Abertura do primeiro cinema comercial, no final de uma proibição de quase 40 anos, faz parte do plano do príncipe Mohammed bin Salman de abrir o reino culturalmente e diversificar a economia.

Foi com passadeira vermelha e pipocas que abriu hoje o primeiro cinema comercial da Arábia Saudita numa antiga sala de concertos em Riade.

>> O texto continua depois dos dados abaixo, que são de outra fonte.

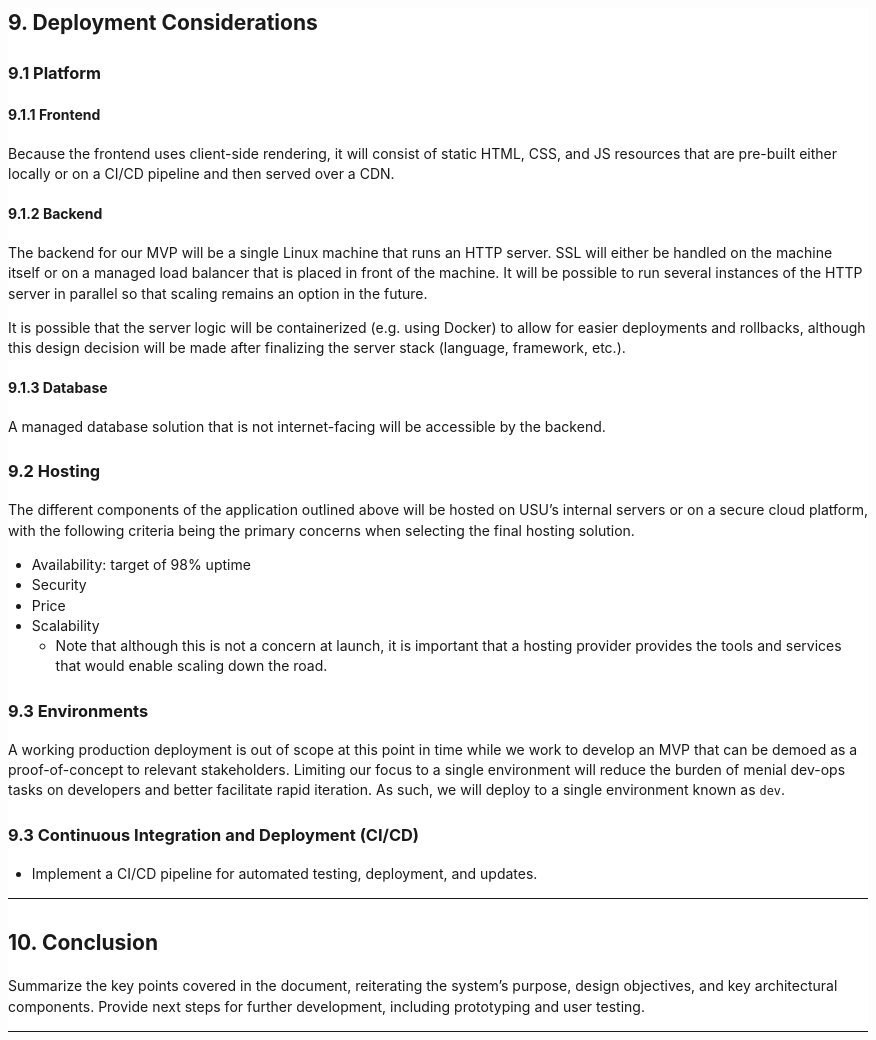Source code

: 
## 9. **Deployment Considerations**

### 9.1 **Platform**

#### 9.1.1 Frontend
Because the frontend uses client-side rendering, it will consist of static HTML, CSS, and JS resources that are pre-built either locally or on a CI/CD pipeline and then served over a CDN.

#### 9.1.2 Backend
The backend for our MVP will be a single Linux machine that runs an HTTP server. SSL will either be handled on the machine itself or on a managed load balancer that is placed in front of the machine. It will be possible to run several instances of the HTTP server in parallel so that scaling remains an option in the future.

It is possible that the server logic will be containerized (e.g. using Docker) to allow for easier deployments and rollbacks, although this design decision will be made after finalizing the server stack (language, framework, etc.).

#### 9.1.3 Database
A managed database solution that is not internet-facing will be accessible by the backend.

### 9.2 **Hosting**
The different components of the application outlined above will be hosted on USU’s internal servers or on a secure cloud platform, with the following criteria being the primary concerns when selecting the final hosting solution.
- Availability: target of 98% uptime
- Security
- Price
- Scalability
  - Note that although this is not a concern at launch, it is important that a hosting provider provides the tools and services that would enable scaling down the road.

### 9.3 **Environments**
A working production deployment is out of scope at this point in time while we work to develop an MVP that can be demoed as a proof-of-concept to relevant stakeholders. Limiting our focus to a single environment will reduce the burden of menial dev-ops tasks on developers and better facilitate rapid iteration. As such, we will deploy to a single environment known as `dev`.

### 9.3 **Continuous Integration and Deployment (CI/CD)**
- Implement a CI/CD pipeline for automated testing, deployment, and updates.

---

## 10. **Conclusion**

Summarize the key points covered in the document, reiterating the system’s purpose, design objectives, and key architectural components. Provide next steps for further development, including prototyping and user testing.

---
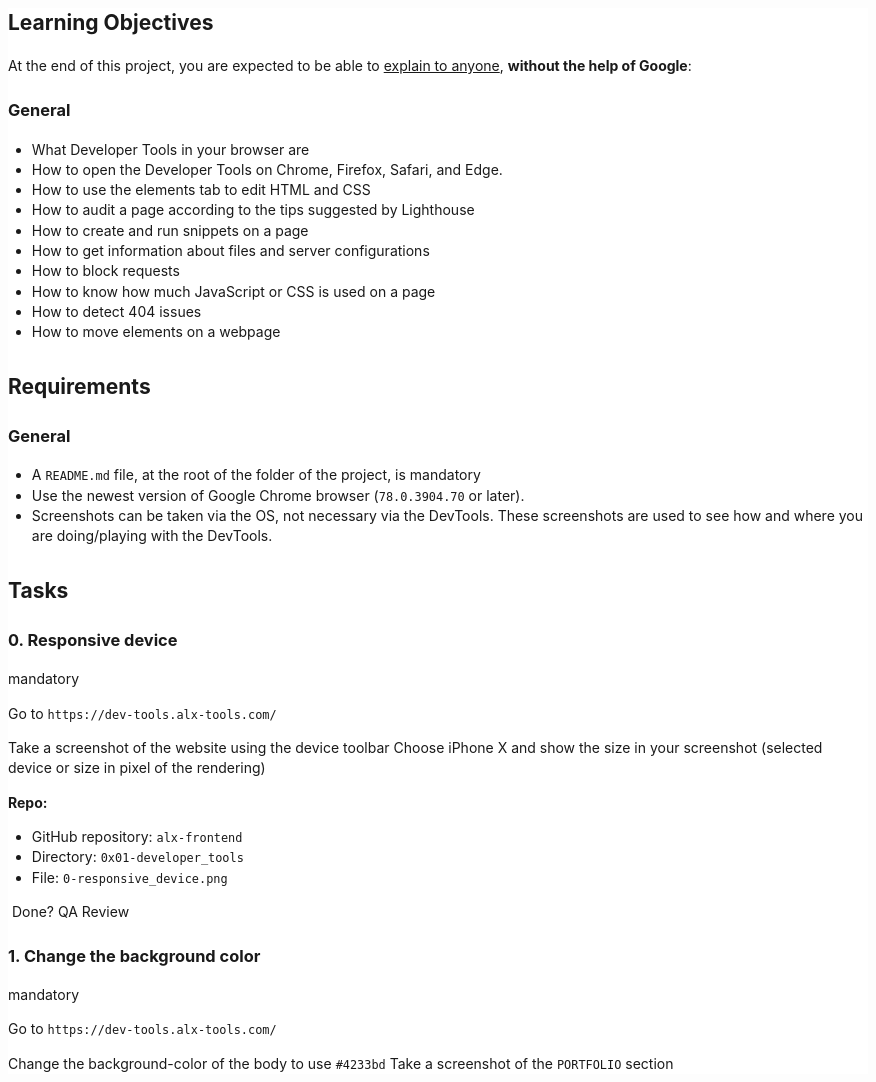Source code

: Learning Objectives
-------------------

At the end of this project, you are expected to be able to [explain to anyone](https://intranet.alxswe.com/rltoken/dwjk75rRXLFZx8MjuL1uww "explain to anyone"), **without the help of Google**:

### General

-   What Developer Tools in your browser are
-   How to open the Developer Tools on Chrome, Firefox, Safari, and Edge.
-   How to use the elements tab to edit HTML and CSS
-   How to audit a page according to the tips suggested by Lighthouse
-   How to create and run snippets on a page
-   How to get information about files and server configurations
-   How to block requests
-   How to know how much JavaScript or CSS is used on a page
-   How to detect 404 issues
-   How to move elements on a webpage

Requirements
------------

### General

-   A `README.md` file, at the root of the folder of the project, is mandatory
-   Use the newest version of Google Chrome browser (`78.0.3904.70` or later).
-   Screenshots can be taken via the OS, not necessary via the DevTools. These screenshots are used to see how and where you are doing/playing with the DevTools.

Tasks
-----

### 0\. Responsive device

mandatory

Go to `https://dev-tools.alx-tools.com/`

Take a screenshot of the website using the device toolbar Choose iPhone X and show the size in your screenshot (selected device or size in pixel of the rendering)

**Repo:**

-   GitHub repository: `alx-frontend`
-   Directory: `0x01-developer_tools`
-   File: `0-responsive_device.png`

 Done? QA Review

### 1\. Change the background color

mandatory

Go to `https://dev-tools.alx-tools.com/`

Change the background-color of the body to use `#4233bd` Take a screenshot of the `PORTFOLIO` section
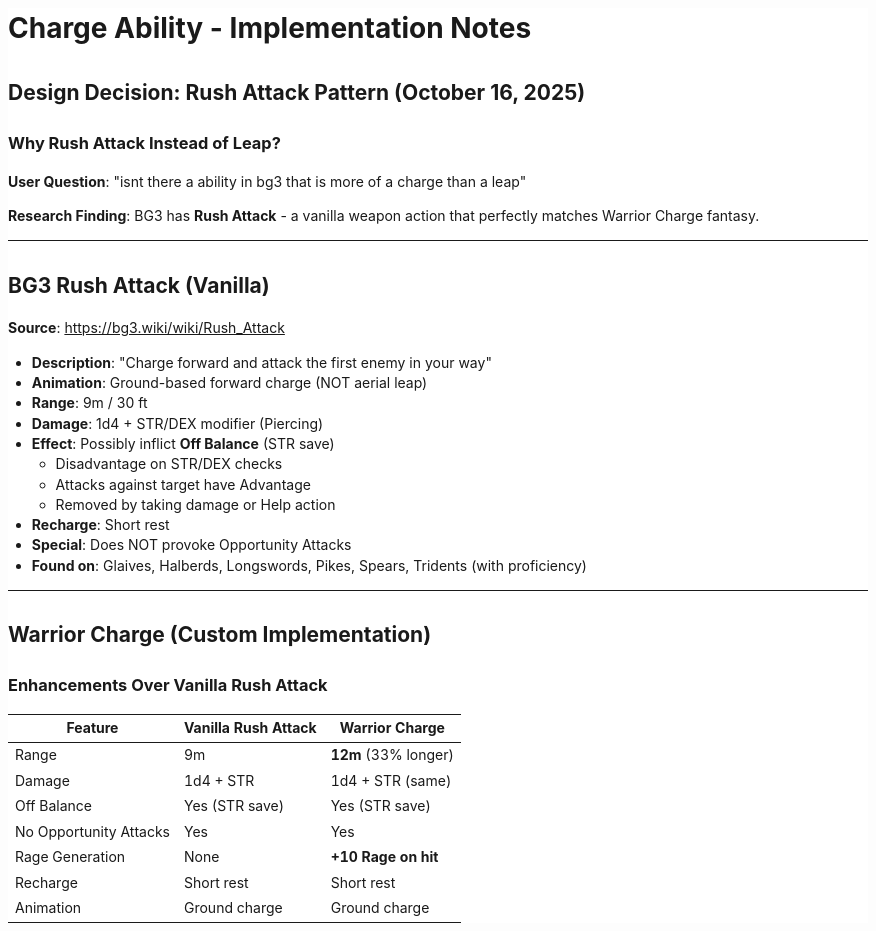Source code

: # Charge Ability - Implementation Notes

## Design Decision: Rush Attack Pattern (October 16, 2025)

### **Why Rush Attack Instead of Leap?**

**User Question**: "isnt there a ability in bg3 that is more of a charge than a leap"

**Research Finding**: BG3 has **Rush Attack** - a vanilla weapon action that perfectly matches Warrior Charge fantasy.

---

## **BG3 Rush Attack (Vanilla)**

**Source**: https://bg3.wiki/wiki/Rush_Attack

- **Description**: "Charge forward and attack the first enemy in your way"
- **Animation**: Ground-based forward charge (NOT aerial leap)
- **Range**: 9m / 30 ft
- **Damage**: 1d4 + STR/DEX modifier (Piercing)
- **Effect**: Possibly inflict **Off Balance** (STR save)
  - Disadvantage on STR/DEX checks
  - Attacks against target have Advantage
  - Removed by taking damage or Help action
- **Recharge**: Short rest
- **Special**: Does NOT provoke Opportunity Attacks
- **Found on**: Glaives, Halberds, Longswords, Pikes, Spears, Tridents (with proficiency)

---

## **Warrior Charge (Custom Implementation)**

### **Enhancements Over Vanilla Rush Attack**

| Feature | Vanilla Rush Attack | Warrior Charge |
|---------|---------------------|----------------|
| Range | 9m | **12m** (33% longer) |
| Damage | 1d4 + STR | 1d4 + STR (same) |
| Off Balance | Yes (STR save) | Yes (STR save) |
| No Opportunity Attacks | Yes | Yes |
| Rage Generation | None | **+10 Rage on hit** |
| Recharge | Short rest | Short rest |
| Animation | Ground charge | Ground charge |
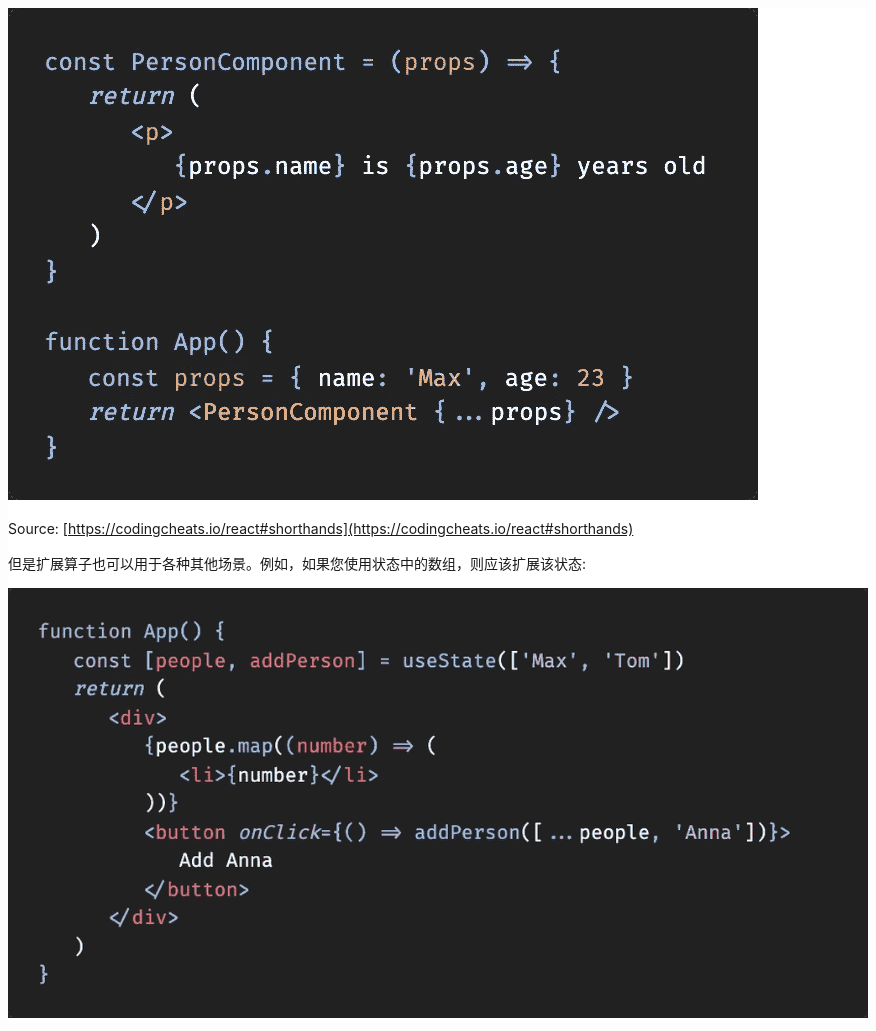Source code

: ![](img/df695b97c4f28bdf23cd6b80f8d8a280.png)

Source: [https://codingcheats.io/react#shorthands](https://codingcheats.io/react#shorthands)

但是扩展算子也可以用于各种其他场景。例如，如果您使用状态中的数组，则应该扩展该状态:

![](img/f619651109d803e86936c32d65662918.png)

Membros do governo e dignitários estrangeiros foram os primeiros a assistir ao filme "Black Panther", num ecrã de quase 14 metros.

As primeiras projeções públicas do filme de super-heróis da Marvel ocorrem sexta-feira. "Os sauditas vão agora poder ir a um cinema lindíssimo para ver filmes na forma como é suposto serem vistos: num grande ecrã", disse à Reuters Adam Aron, diretor executivo da AMC Enternainment Holding. O cinema tem capacidade para 450 espectadores.

Os cinemas foram proibidos na Arábia Saudita no início da década de 1980, sob pressão dos islamitas, numa altura em que a sociedade saudita adotava uma versão mais conservadora do Islão. Mas a cultura ocidental nunca deixou de estar presente no reino, já que os filmes de Hollywood e as séries de televisão sempre foram vistas em casa e projeções de filmes privadas eram toleradas há anos.

A abertura do cinema é mais um sinal das reformas que o príncipe Mohammed bin Salman tem empreendido, na esperança de abrir o país culturalmente e diversificar a economia. Nos últimos dois anos, o príncipe de 32 anos levantou proibições ao nível de concertos públicos e autorizou que membros de ambos os sexos possam assistir aos jogos nos estádios de futebol. A partir do verão, as mulheres também vão poder conduzir.

Em 2017, o governo disse que iria voltar a permitir os cinemas como parte das reformas destinadas a manter o dinheiro no país, já que muitos sauditas atualmente viajam para o Dubai e o Bahrain em busca de entretenimento.

Para responder a uma população com mais de 32 milhões, a maioria com menos de 30 anos, as autoridades planeiam construir 350 cinemas com mais de 2500 ecrãs até 2030, esperando ganhar mil milhões de dólares só na venda de bilhetes. Nos cinemas não haverá segregação, não sendo claro que espécie de censura será aplicada. Responsáveis indicam que as versões dos filmes que passam no Dubai ou no Koweit serão adequadas à Arábia Saudita.